Sixty-four percent of respondents said Mr. Bloomberg’s tenure was “mainly a success” and disapproved of the criticism the former mayor suffered at Mayor Bill de Blasio’s inauguration earlier this month.
“Mayor Mike leaves City Hall with good marks. Two thirds of New Yorkers think his 12-year term was a success, that he made New York a better city,” said Maurice Carroll, director of the Quinnipiac University Polling Institute. “They think – across party, racial and gender lines – that the Inauguration Day criticism of the outgoing mayor was bad manners.”

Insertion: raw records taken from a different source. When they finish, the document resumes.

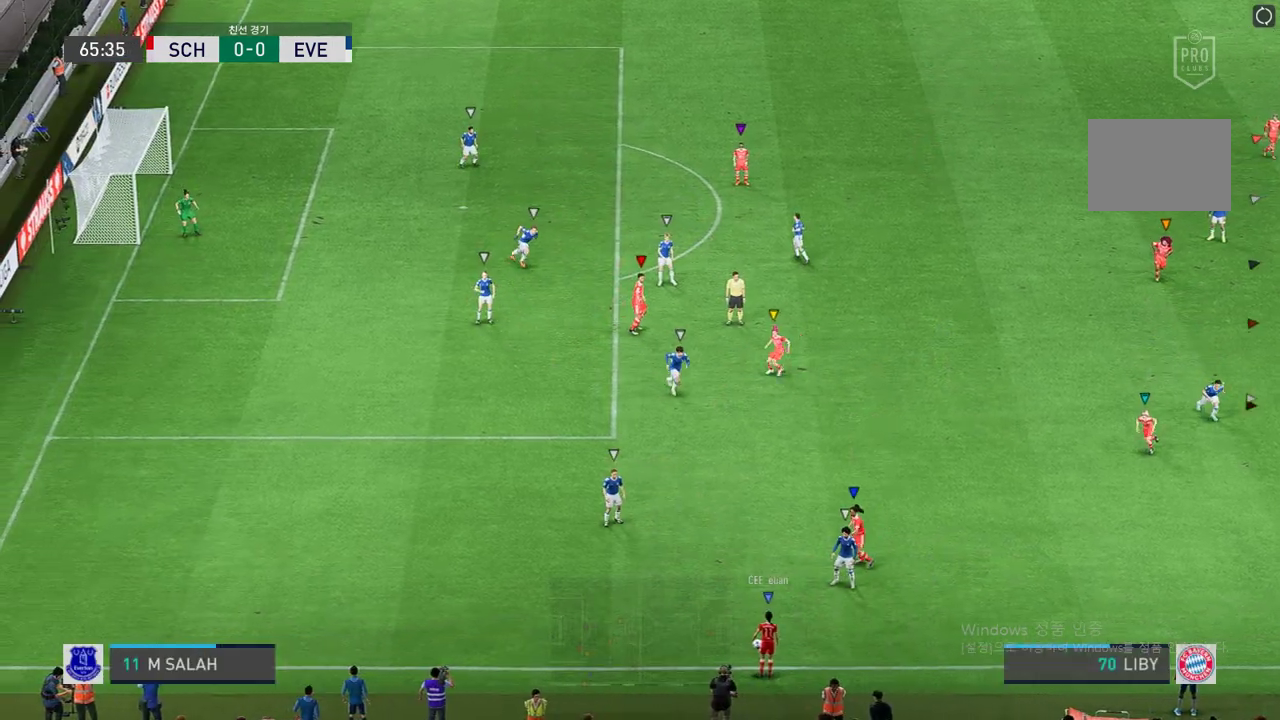
{"buttons": [], "left_stick": "center", "right_stick": "center", "events": []}
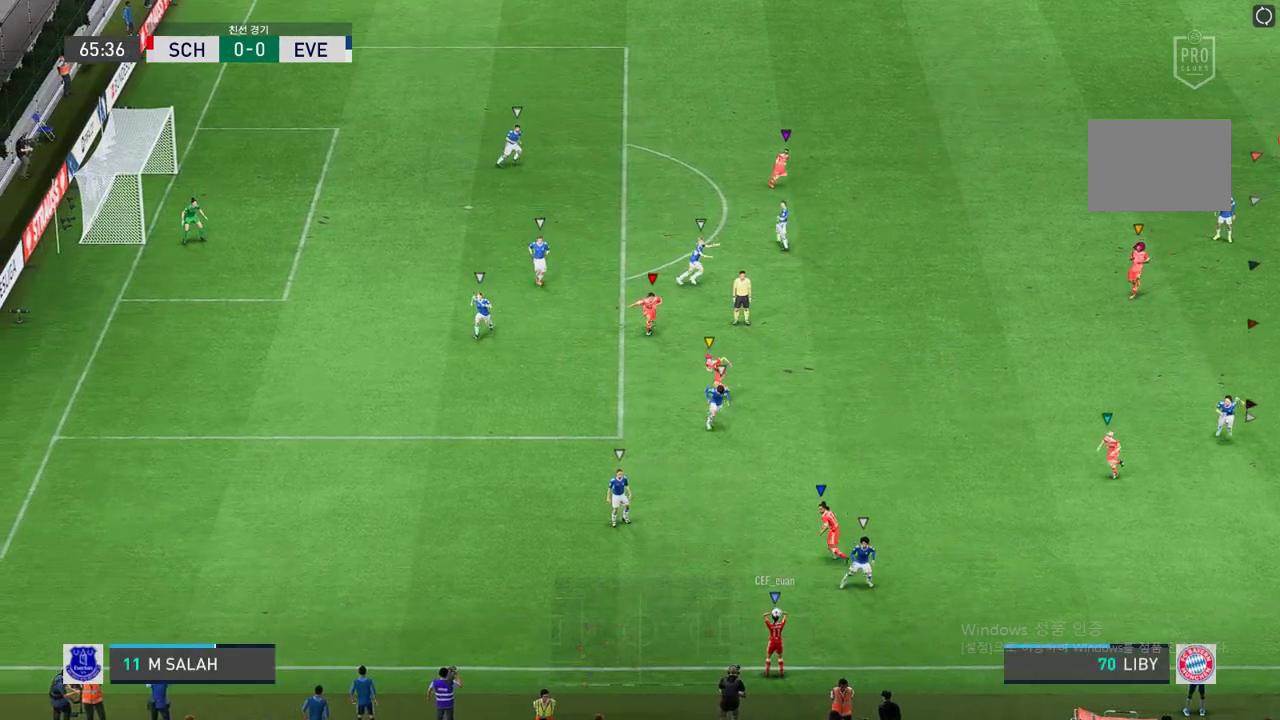
{"buttons": [], "left_stick": "left", "right_stick": "center", "events": [[286, "left_stick", "down-left"], [455, "left_stick", "left"]]}
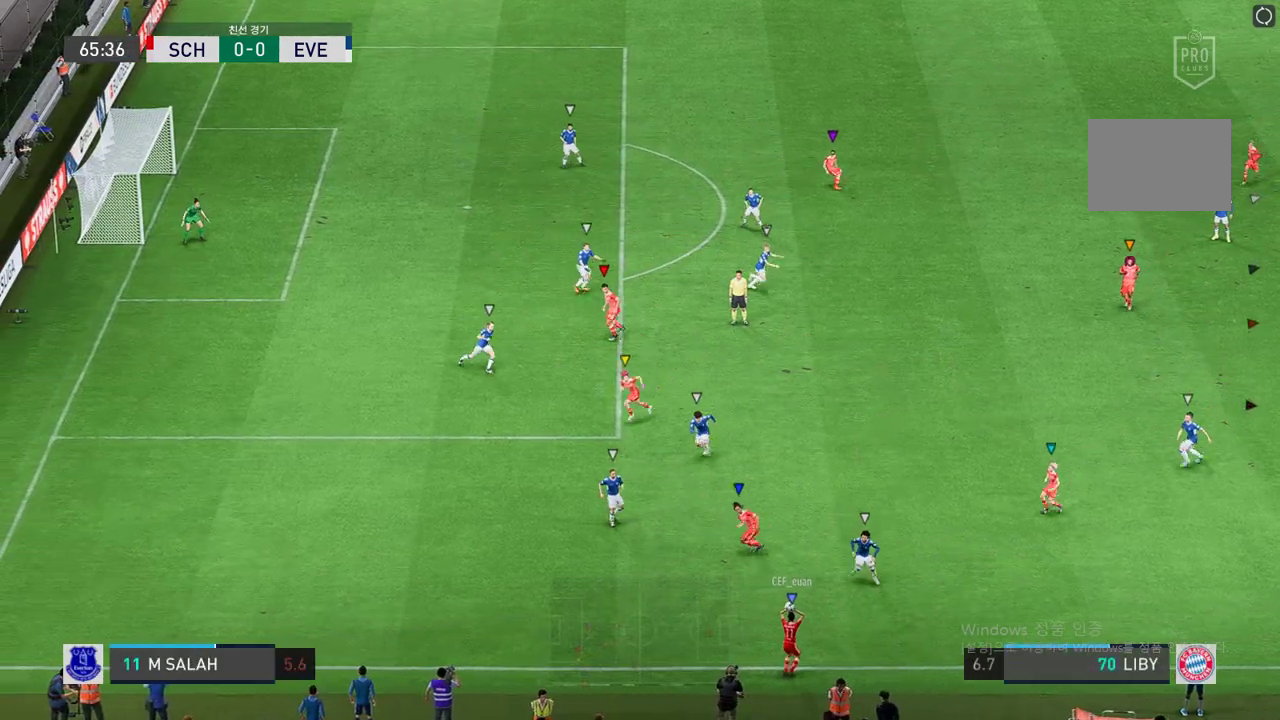
{"buttons": [], "left_stick": "left", "right_stick": "center", "events": []}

The polls sheds even more light on the complexity of the opinions New Yorkers have about Mr. Bloomberg. While Mr. de Blasio succeeded overwhelmingly by repeatedly bashing Mr. Bloomberg for the income inequality that increased during his 12 years in office, voters remain appreciative of Mr. Bloomberg’s efforts. Seventy-eight percent of Republicans and 62 percent of Democrats rated Mr. Bloomberg favorably.
Furthermore, 61 percent of respondents agreed that the tone of Mr. de Blasio’s inauguration was “inappropriate.” Multiple speakers at Mr. de Blasio’s inauguration, including Public Advocate Tish James and civil rights activist and singer Harry Belafonte, bluntly hammered away at Mr. Bloomberg’s legacy as the former mayor sat feet away, stone-faced. At the time, many observers were surprised that the rhetoric was departure from the generally genteel words offered at previous inaugurations.
Still, the poll found some bad news for Mr. Bloomberg. Only 37 percent said the former mayor “made their lives better”; 37 percent said he had no effect and 21 percent said he made their lives worse. Certain initiatives, like Mr. Bloomberg’s attempt to ban large-sized sodas and expand bike lanes, aren’t terribly popular, either. Fifty-seven percent of respondents don’t want Mr. de Blasio to pursue the soda ban and 50 percent don’t want bike lanes expanded.
“New York City voters to Mayor Bill de Blasio: Don’t try to peddle any more Bloomberg bike lanes,” Mr. Carroll said. “And let us enjoy our big sodas, voters say.”